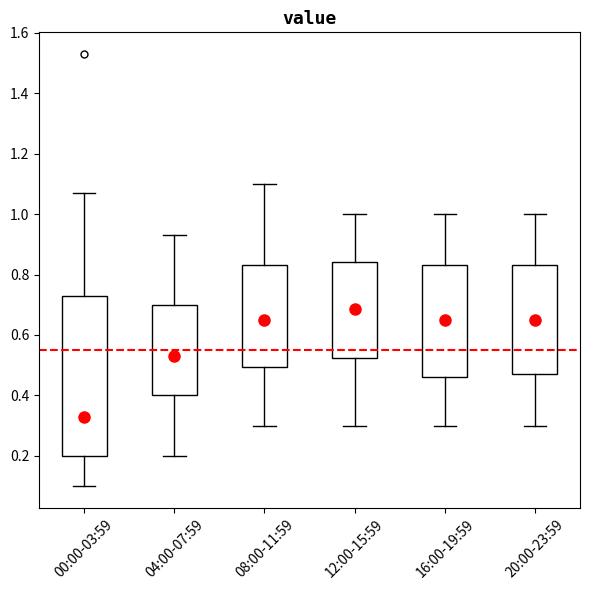

Which box's median line is the lowest?

00:00-03:59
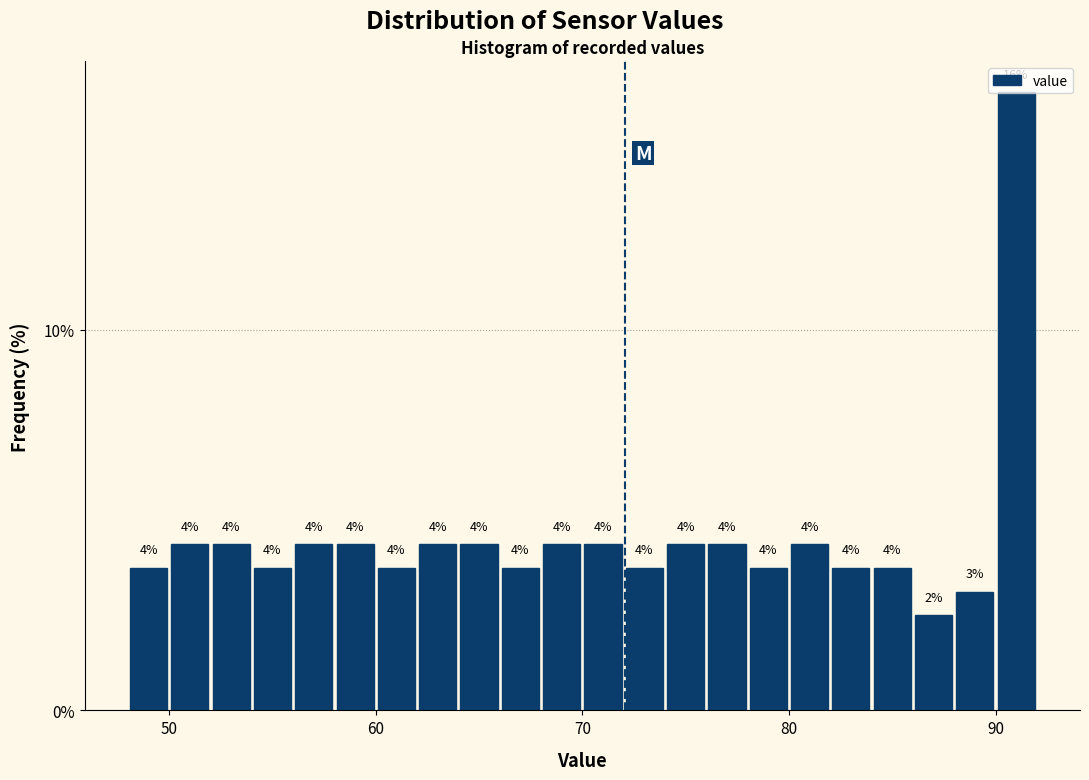

Read against the x-axis, roughly where is the centre of the tallest bar?

91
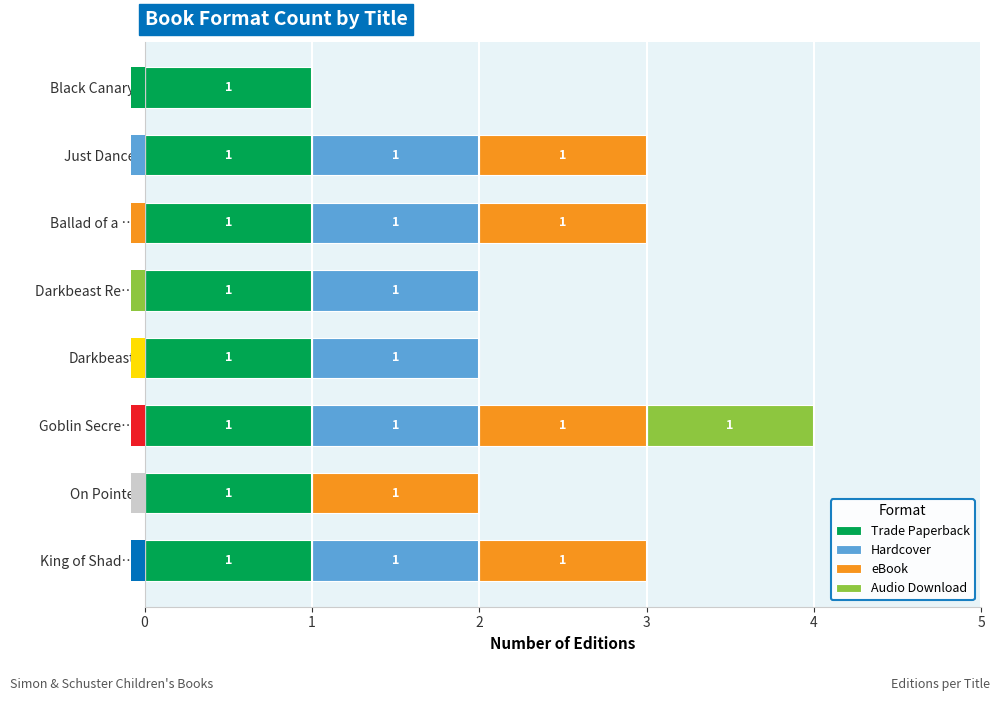

How many groups of bars are there?

8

------------

Recopiez à l'identique les lignes ci-dessus, en commençant par celle qui contient « 00:00-03:59 » et en finissant par la dernière ligne, toutes deux incluses. Laissez les images hors de votre réponse.

* [RÉPONSE À L'EXERCICE]:
00:00-03:59

Read against the x-axis, roughly where is the centre of the tallest bar?

91

How many groups of bars are there?

8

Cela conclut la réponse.